- Specialty: Gastroenterology, Hematology
- Symptoms: Coffee ground vomiting, Hematochezia
- Complications: Internal bleeding, hypovolemic shock, cardiac arrest
- Causes: Portal hypertension
- Treatment: Treating portal hypertension, surgery (transjugular intrahepatic portosystemic shunt)

= Anorectal varices =

Dilated veins in the anus

Anorectal varices are collateral submucosal blood vessels dilated by backflow in the veins of the rectum. Typically this occurs due to portal hypertension which shunts venous blood from the portal system through the portosystemic anastomosis present at this site into the systemic venous system. This can also occur in the esophagus, causing esophageal varices, and at the level of the umbilicus, causing caput medusae. Between 44% and 78% of patients with portal hypertension get anorectal varices.

==Pathogenesis==
Blood from the superior portion of the rectum normally drains into the superior rectal vein and via the inferior mesenteric vein to the liver as part of the portal venous system. Blood from the middle and inferior portions of the rectum is drained via the middle and inferior rectal veins. In portal hypertension, venous resistance is increased within the portal venous system; when the pressure in the portal venous system increases above that of the systemic, blood is shunted through the portosystemic anastomoses. The shunting of blood and consequential increase of pressure through the collateral veins causes the varicosities.

==Diagnosis==
The terms rectal varices and haemorrhoids are often used interchangeably, but this is not correct. Haemorrhoids are due to prolapse of the rectal venous plexus and are no more common in patients with portal hypertension than in those without. Rectal varices, however, are found only in patients with portal hypertension and are common in conditions such as cirrhosis.

==Treatment==
Unlike esophageal varices, rectal varices are less prone to bleeding, are less serious when a bleed does occur, and are easier to treat because of the more accessible location. However, in some cases, rectal varices can result in severe bleeding.

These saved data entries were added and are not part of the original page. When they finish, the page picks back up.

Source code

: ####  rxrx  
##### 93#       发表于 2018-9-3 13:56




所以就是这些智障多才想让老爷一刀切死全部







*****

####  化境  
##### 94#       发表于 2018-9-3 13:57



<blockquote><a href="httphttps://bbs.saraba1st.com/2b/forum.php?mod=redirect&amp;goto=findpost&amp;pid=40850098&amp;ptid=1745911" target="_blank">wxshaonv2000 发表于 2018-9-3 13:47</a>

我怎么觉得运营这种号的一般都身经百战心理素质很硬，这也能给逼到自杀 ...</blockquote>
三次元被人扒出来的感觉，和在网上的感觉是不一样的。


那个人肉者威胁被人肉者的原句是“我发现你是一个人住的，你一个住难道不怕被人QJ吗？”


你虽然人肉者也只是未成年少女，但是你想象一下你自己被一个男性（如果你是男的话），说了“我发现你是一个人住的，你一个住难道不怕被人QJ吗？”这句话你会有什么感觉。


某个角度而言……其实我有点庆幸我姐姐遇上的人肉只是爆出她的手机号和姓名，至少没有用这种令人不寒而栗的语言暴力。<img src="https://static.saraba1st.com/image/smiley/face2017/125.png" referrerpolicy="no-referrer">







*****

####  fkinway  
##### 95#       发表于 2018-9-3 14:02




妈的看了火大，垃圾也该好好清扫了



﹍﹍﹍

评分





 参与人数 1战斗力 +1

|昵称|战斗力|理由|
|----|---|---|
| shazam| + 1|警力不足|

Typically, treatment consists of addressing the underlying portal hypertension. Some treatments include portosystemic shunting, ligation, and under-running suturing. Insertion of a transjugular intrahepatic portosystemic shunt (TIPS) has been shown to alleviate varices caused by portal hypertension. Successful treatment of portal hypertension that subsequently reduces anorectal varices provides a confirmation of the initial diagnosis, allowing for a distinction between varices and hemorrhoids, which would not have been alleviated by reduction of portal hypertension.